At the Elysée were a number of Sarkozy’s gang of advisers, whom Carla once likened to a comedy team on French TV in the 80s. They were banished under Cecilia, made a comeback when she left, and now seem on the verge of being downgraded again. The day before the reception, Le Figaro had reported that only senior advisers of important departments would be present from now on at the 8:30 meetings. But would they stay on message? Is there a message? Like Obama, every time Sarkozy attempts to change or reform, he gets hit with a noisy and determined opposition. Even if most of the French back the recent law prohibiting women from wearing burkas, for example, the ban may be unconstitutional, and it has further alienated a restive population of Muslim immigrants, many of whom can’t find work and live in poverty in public-housing projects. When the Paris airports were closed because of Iceland’s volcanic ash, Sarkozy, who is constantly put down for micro-managing, was criticized for having his ministers handle the situation.
Mitterrand had his own way of dealing with the unpleasant spread of rumors. In 1993, it was revealed that from 1982 to 1986 he had had the police set up an anti-terror cell, secretly run at the highest levels of government, to tap the phones of 5,000 media and political types who knew the code and could pose problems for him, especially about the existence of his second family. Today we have unsubstantiated tweets and blogs that can get the flimsiest gossip to rock the ship of state. In other words, it’s impossible to hide Gengi these days.

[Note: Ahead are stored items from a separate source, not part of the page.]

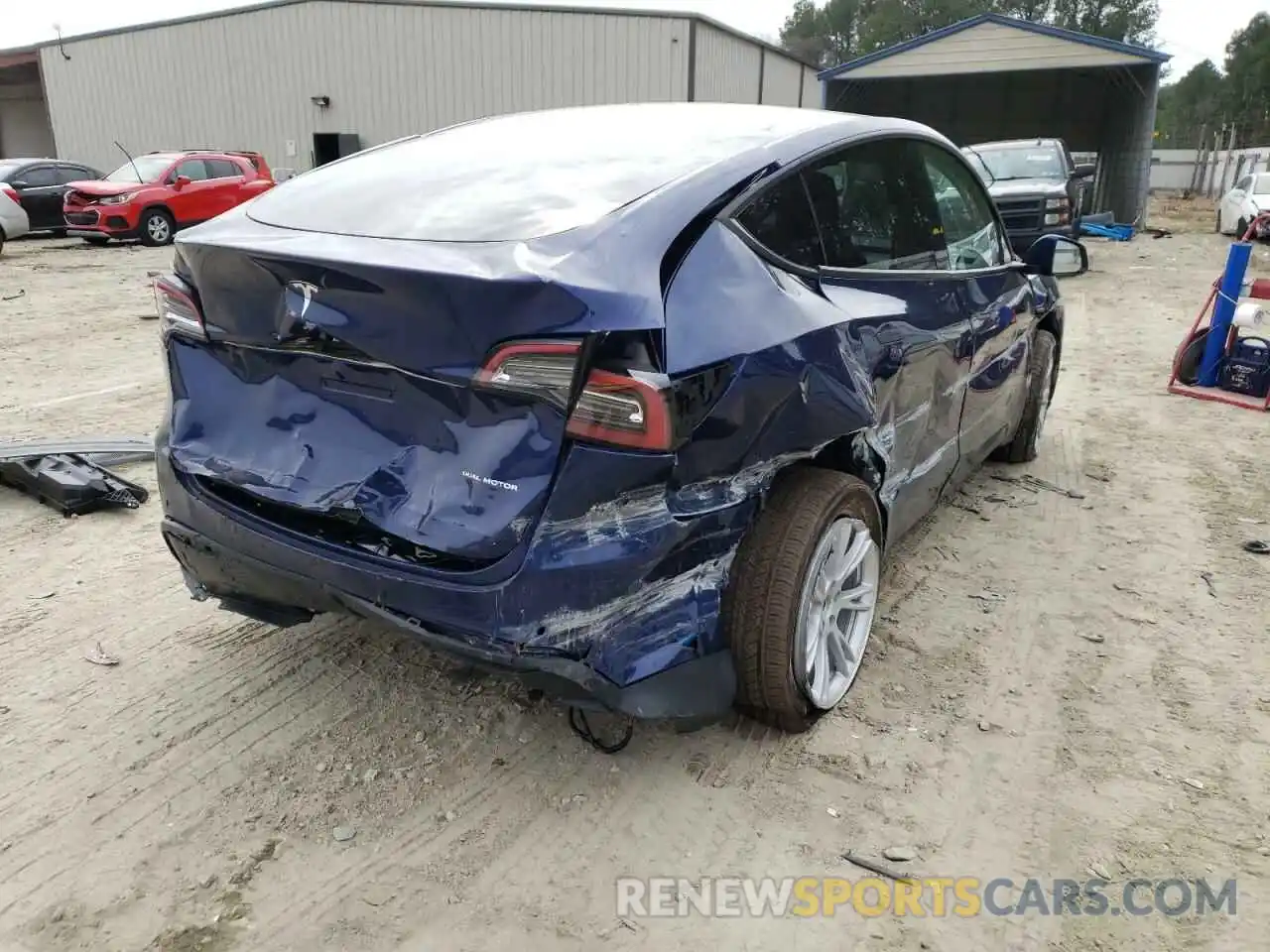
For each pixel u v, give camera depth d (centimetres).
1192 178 4328
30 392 656
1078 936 217
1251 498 486
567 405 204
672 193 242
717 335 225
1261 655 333
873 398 278
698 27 2353
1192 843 244
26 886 224
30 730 279
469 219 238
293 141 2597
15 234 1623
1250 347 679
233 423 252
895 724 290
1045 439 582
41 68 2844
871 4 7788
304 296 224
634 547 217
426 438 221
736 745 278
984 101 2573
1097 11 6931
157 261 1504
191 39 2612
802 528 256
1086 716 297
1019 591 379
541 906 222
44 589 364
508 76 2397
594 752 275
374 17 2423
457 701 297
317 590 238
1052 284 518
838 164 301
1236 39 7000
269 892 225
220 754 271
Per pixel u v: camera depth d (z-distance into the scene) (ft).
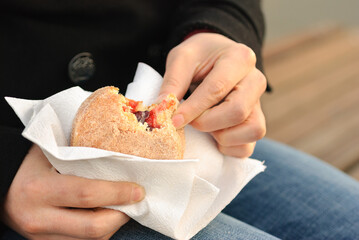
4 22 1.83
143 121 1.60
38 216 1.56
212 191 1.59
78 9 1.94
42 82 1.94
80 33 1.97
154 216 1.58
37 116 1.52
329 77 5.01
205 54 1.83
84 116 1.56
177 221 1.57
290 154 2.31
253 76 1.76
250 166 1.74
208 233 1.69
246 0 2.21
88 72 2.02
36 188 1.54
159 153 1.56
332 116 4.24
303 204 2.06
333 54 5.65
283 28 6.17
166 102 1.64
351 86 4.88
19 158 1.63
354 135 3.99
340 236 1.95
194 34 2.05
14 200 1.59
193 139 1.76
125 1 2.04
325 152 3.68
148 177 1.55
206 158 1.75
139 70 1.83
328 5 7.55
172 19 2.25
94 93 1.62
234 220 1.84
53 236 1.61
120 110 1.57
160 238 1.65
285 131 3.89
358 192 2.11
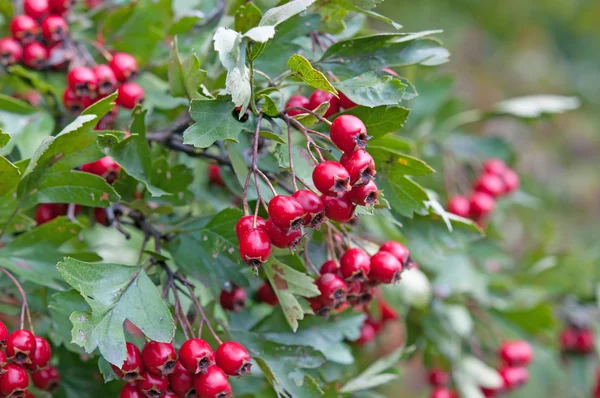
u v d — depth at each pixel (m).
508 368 0.72
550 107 0.71
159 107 0.63
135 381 0.53
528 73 1.61
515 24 1.56
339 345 0.60
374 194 0.52
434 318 0.69
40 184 0.56
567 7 1.61
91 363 0.60
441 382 0.71
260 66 0.57
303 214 0.52
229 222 0.57
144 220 0.59
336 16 0.57
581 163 1.54
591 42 1.73
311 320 0.59
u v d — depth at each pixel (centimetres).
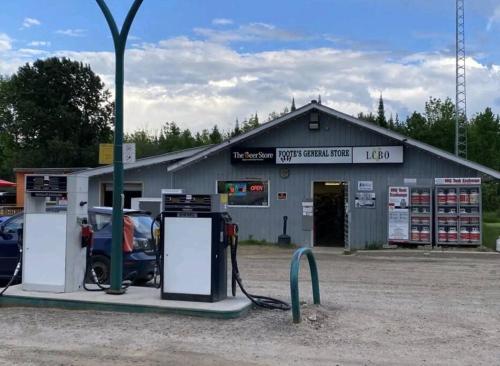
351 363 619
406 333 752
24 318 820
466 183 1964
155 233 995
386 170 2103
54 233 940
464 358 644
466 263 1648
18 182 3250
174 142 7662
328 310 877
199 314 816
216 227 861
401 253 1884
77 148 5347
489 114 7031
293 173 2184
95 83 5709
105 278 1074
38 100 5484
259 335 726
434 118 7062
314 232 2300
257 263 1627
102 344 686
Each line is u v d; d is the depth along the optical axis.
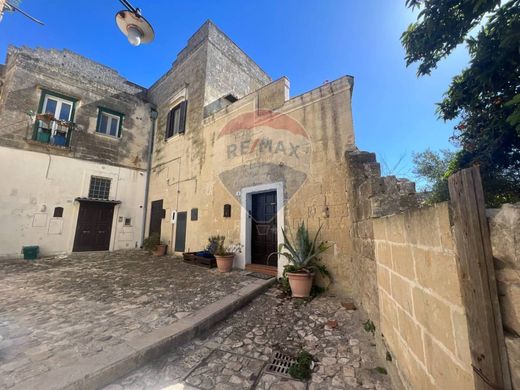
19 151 7.48
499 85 2.30
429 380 1.23
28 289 4.14
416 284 1.39
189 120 8.30
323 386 1.86
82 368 1.82
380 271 2.20
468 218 0.87
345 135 4.51
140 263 6.55
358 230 3.29
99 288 4.19
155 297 3.69
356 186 3.49
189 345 2.48
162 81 10.59
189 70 8.75
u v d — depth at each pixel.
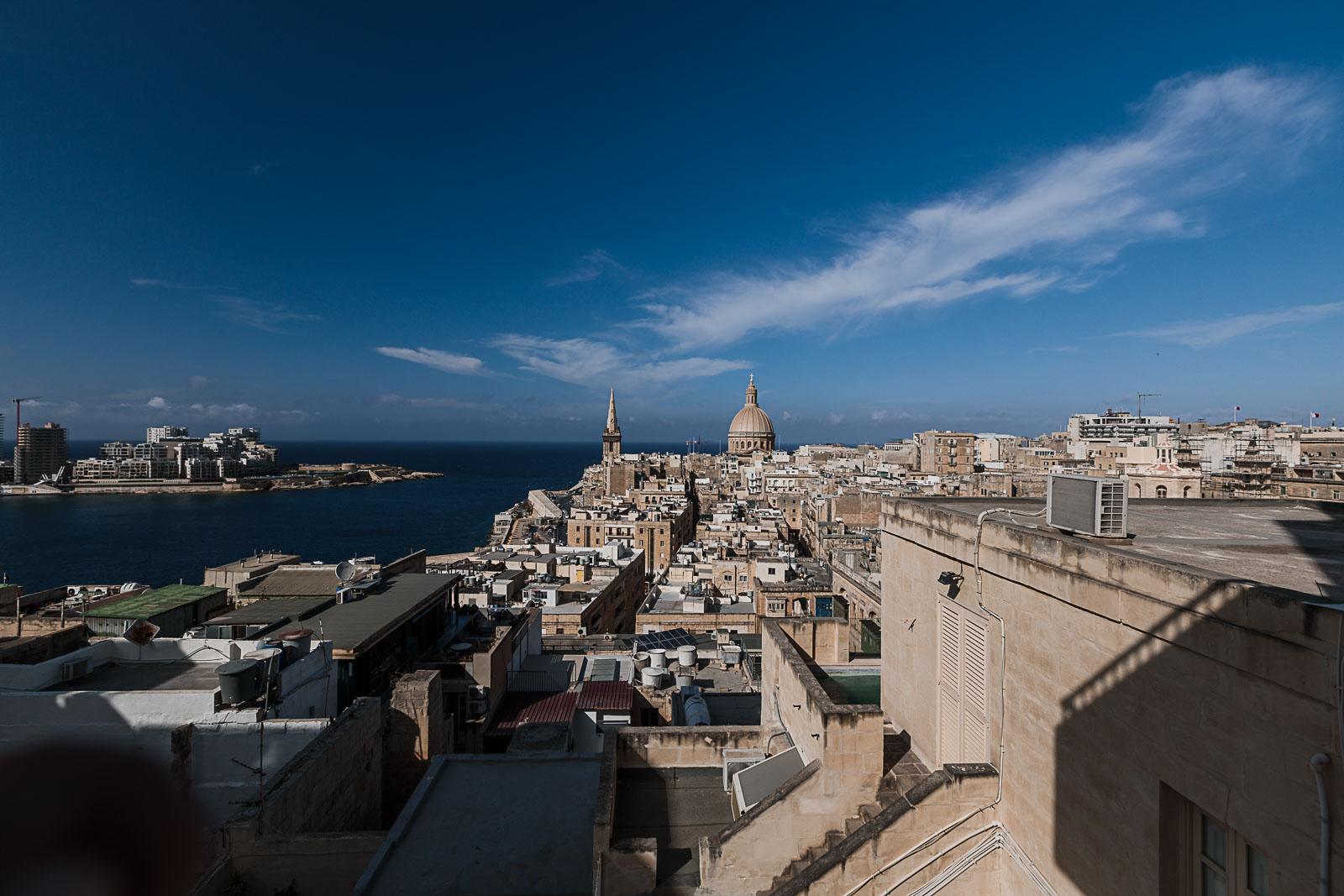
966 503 14.86
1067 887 8.80
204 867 13.75
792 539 146.38
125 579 149.50
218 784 18.31
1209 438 141.00
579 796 16.42
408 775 20.30
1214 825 7.16
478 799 16.27
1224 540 11.20
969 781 10.33
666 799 14.62
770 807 11.30
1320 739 5.59
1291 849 5.84
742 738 15.74
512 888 13.07
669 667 39.81
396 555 182.00
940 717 12.56
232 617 26.34
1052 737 9.19
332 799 16.95
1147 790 7.52
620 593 81.31
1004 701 10.36
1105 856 8.16
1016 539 10.17
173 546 190.00
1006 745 10.25
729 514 137.50
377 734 19.75
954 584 11.98
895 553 15.05
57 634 23.62
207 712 18.78
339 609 28.81
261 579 33.78
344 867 14.20
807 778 11.43
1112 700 8.09
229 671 18.86
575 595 70.12
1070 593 8.88
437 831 14.90
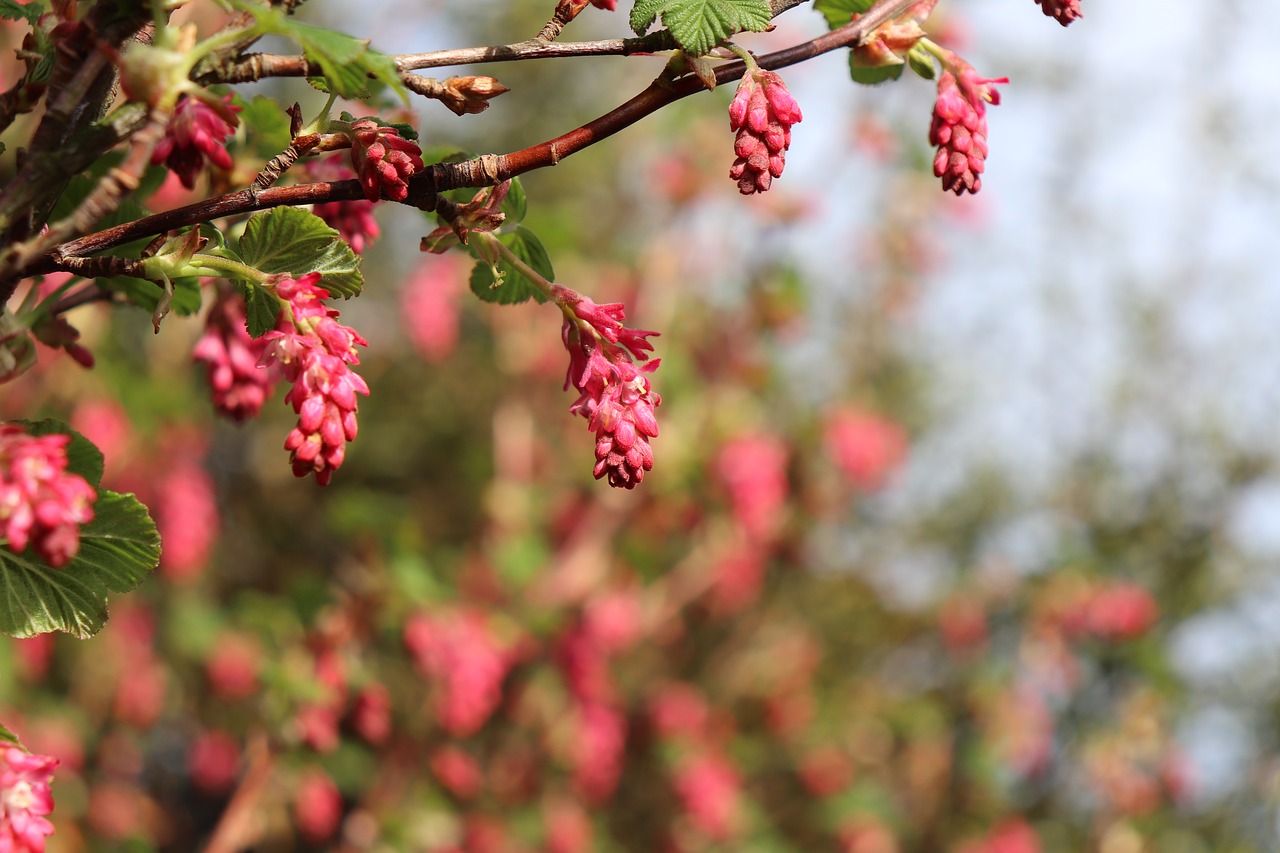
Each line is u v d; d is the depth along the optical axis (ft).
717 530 23.12
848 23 6.15
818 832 26.32
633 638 22.71
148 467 21.13
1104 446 29.50
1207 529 27.99
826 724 27.17
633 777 24.97
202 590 25.12
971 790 26.21
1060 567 25.88
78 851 20.18
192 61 4.33
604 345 5.27
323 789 16.76
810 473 25.05
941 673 29.58
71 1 4.59
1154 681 24.27
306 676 14.58
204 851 14.55
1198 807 26.58
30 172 4.45
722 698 27.04
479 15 30.53
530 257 6.52
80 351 6.58
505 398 23.85
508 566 20.02
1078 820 25.86
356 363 4.82
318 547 27.94
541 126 30.68
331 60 4.59
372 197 4.98
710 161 23.35
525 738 21.79
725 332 23.63
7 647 19.39
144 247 6.31
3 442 4.02
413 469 29.45
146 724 23.25
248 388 7.16
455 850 19.95
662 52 5.18
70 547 3.98
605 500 22.21
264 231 5.09
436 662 16.63
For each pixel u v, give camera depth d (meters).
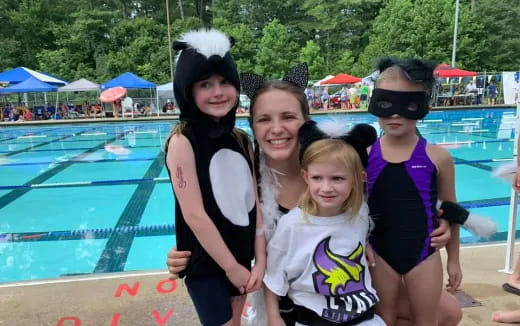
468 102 20.05
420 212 1.66
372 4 36.12
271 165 1.80
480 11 26.44
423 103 1.63
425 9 25.95
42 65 29.58
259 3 36.59
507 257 3.07
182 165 1.60
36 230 5.52
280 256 1.64
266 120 1.69
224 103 1.60
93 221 5.86
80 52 31.44
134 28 32.38
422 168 1.67
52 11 33.78
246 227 1.69
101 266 4.43
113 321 2.55
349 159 1.52
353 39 35.41
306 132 1.62
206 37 1.57
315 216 1.62
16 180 8.27
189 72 1.56
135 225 5.70
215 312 1.64
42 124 17.97
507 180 2.67
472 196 6.55
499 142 11.08
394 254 1.69
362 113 18.05
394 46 27.34
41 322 2.55
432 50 25.69
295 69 1.84
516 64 26.64
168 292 2.91
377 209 1.73
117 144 12.68
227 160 1.67
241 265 1.65
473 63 26.11
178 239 1.74
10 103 19.48
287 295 1.71
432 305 1.70
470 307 2.56
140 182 8.02
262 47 29.33
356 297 1.55
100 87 19.98
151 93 20.83
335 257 1.57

correction: An earlier version of this article has been revised to reflect the following editorial errors:
François Mitterrand’s funeral took place in 1996, not 1994. And it was inaccurate to say that Carla Bruni “reportedly had to show the president all the nude pictures of herself on the Internet once they were engaged.” Rather, she told Maureen Orth in a 2008 interview that she had shown the president nude pictures of herself on the Internet.
The article has also been revised to reflect the following:
Rachida Dati is the mayor of one of Paris’s 20 arrondissements, not one of its seven districts, and serves in the European parliament in Strasbourg, not Luxembourg. The midterm regional elections in March were a disaster for President Sarkozy’s center-right party, not his center-right coalition.